I am working on the power management of a device using Q-learning algorithm. The device has two power modes, i.e., idle and sleep. When the device is asleep, the requests for processing are buffered in a queue. The Q-learning algorithm looks for minimizing a cost function which is a weighted sum of the immediate power consumption and the latency caused by an action.
c(s,a)=lambda*p_avg+(1-lambda)*avg_latency
In each state, the learning algorithm takes an action (executing time-out values) and evaluates the effect of the taken action in next state (using above formula). The actions are taken by executing certain time-out values from a pool of pre-defined time-out values. The parameter lambda in above equation is a power-performance parameter (0_<lambda<1). It defines whether the algorithm should look for power saving (lambda-->1) or should look for minimizing latency (lambda-->0). The latency for each request is calculated as queuing-time + execution-time.

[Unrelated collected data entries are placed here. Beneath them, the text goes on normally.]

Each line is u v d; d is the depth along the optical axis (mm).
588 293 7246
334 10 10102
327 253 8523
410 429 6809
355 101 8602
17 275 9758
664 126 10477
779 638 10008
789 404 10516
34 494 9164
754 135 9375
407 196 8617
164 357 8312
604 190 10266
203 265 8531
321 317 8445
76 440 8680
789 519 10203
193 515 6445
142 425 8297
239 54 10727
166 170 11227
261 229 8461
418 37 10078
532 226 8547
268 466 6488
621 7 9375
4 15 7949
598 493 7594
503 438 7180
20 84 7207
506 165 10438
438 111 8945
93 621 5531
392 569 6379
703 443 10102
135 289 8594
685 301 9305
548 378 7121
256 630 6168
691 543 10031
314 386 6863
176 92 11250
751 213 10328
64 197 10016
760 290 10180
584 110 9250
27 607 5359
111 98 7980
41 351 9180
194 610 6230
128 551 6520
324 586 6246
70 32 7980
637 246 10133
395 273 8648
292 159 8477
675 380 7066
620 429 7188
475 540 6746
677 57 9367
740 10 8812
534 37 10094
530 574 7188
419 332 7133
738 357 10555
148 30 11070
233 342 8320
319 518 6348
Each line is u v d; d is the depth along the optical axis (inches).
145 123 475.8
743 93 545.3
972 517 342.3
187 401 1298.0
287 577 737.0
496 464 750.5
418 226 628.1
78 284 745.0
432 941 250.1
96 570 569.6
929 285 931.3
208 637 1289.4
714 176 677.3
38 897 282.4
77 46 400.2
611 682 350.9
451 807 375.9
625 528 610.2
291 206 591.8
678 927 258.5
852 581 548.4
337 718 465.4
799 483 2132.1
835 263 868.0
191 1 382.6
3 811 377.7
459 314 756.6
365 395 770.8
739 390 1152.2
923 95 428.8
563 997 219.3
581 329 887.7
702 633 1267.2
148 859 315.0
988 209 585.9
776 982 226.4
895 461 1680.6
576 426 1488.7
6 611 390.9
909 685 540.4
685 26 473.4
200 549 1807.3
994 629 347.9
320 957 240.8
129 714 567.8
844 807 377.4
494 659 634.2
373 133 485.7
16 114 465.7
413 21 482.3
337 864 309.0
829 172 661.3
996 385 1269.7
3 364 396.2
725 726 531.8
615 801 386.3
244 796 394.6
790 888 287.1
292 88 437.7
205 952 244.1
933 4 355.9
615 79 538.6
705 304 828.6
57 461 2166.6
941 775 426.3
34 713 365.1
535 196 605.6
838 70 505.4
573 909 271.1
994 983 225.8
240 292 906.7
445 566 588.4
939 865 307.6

The problem is that the learning algorithm always favors small time-out values in sleep state. It is because the average latency for small time-out values is always lower, and hence their cost is also small. When I change the value of lambda from lower to higher, I don't see any effect in the final output policy. The policy always selects small time-out values as best actions in each state. Instead of average power and average latency for each state, I have tried using overall average power consumption and overall average latency for calculating cost for a state-action pair, but it doesn't help. I also tried using total energy consumption and total latency experinced by all the request for calculating cost in each state-action pair, but it doesn't help either. My question is: what could be a better cost function for this scenario? I update the Q-value as follows:
Q(s,a)=Q(s,a)+alpha*[c(s,a)+gamma*min_a Q(s',a')-Q(s,a)]
Where alpha is a learning rate (decreased slowly) and gamma=0.9 is a discount factor.